| SooperKanoon Citation | sooperkanoon.com/12894 | 
| Court | Customs Excise and Service Tax Appellate Tribunal CESTAT Delhi | 
| Decided On | Feb-18-1998 | 
| Judge | J Balasundaram, R T Lajja | 
| Reported in | (2003)(160)ELT1150TriDel | 
| Appellant | Collector of Central Excise | 
| Respondent | thermopack Industries | 
2. The respondents in one case M/s. Singh Plastic and in another case M/s. Thermopack Industries were engaged in the manufacture of article of plastics which were classifiable under Chapter Heading Nos. 39.23, 39.24 and 39.26 of the Tariff.

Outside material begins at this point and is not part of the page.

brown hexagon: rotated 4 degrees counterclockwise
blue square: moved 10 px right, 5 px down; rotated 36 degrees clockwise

Against Sl. No. 39 of the Table annexed to Notification No. 53/88-C.E., dated 1-3-88 all goods other than of polyurethanes classifiable under the above headings were exempted from duty subject to certain conditions. Against Sl. No. 40 the applicable rate of duty was 15% ad volarem and the exemption was unconditional.
The respondents paid duty as applicable under Sl. No. 40 and availed of the Modvat credit in respect of the inputs used in the manufacture of such goods. The Collector of Central Excise (Appeals) had taken a view that the Modvat credit in such circumstances was admissible. The Revenue had contended that when the goods were covered under Sl. No. 39 of the aforesaid Table, it was not for the manufacturer to pay duty against Sl. No. 40 of the said Table.

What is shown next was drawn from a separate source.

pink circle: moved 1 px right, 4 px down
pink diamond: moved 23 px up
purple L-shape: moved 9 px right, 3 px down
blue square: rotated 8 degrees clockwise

3. We have heard Shri H.K. Jain, SDR for the Revenue. Shri T.Vishwanathan, Advocate is present for M/s. Thermopak Industries. No one is present for M/s. Singh Plastic.
4. We have gone through the exemption Notification No. 53/88-C.E., dated 1-3-88 as amended. We find that the exemption against Sl. No. 39 of the Table aforesaid was a conditional exemption. In case the conditions are not satisfied then the goods were to be assessed to duty against Sl. No. 40. It could not be argued by the Revenue that the manufacturer should avail of the benefit of nil rate of duty against Sl. No. 39 when the goods were equally classifiable under Sl. No. 40.
The ld. Advocate had referred to a number of decisions of this Tribunal to the effect that when there are two exemption notifications equally applicable to a manufacture, it is his option as which of the exemption notification he avails of. In this case we find that the Sl. Nos. 39 and 40 are not similarly worded and we consider that it was the option of the assessees to pay the duty and not avail the full exemption which in any case was subject to the condition as given in Column 5 of the Table annexed to the exemption notification.
5. The Collector of Central Excise (Appeals) had observed that in the facts and circumstances of the case the benefit of Sl. No. 40 could not be denied to the manufacturers. We do not find any infirmity in the view taken by the Collector of Central Excise (Appeals). As a result there is no merit in both these appeals filed by the Revenue and the same are rejected. Ordered accordingly.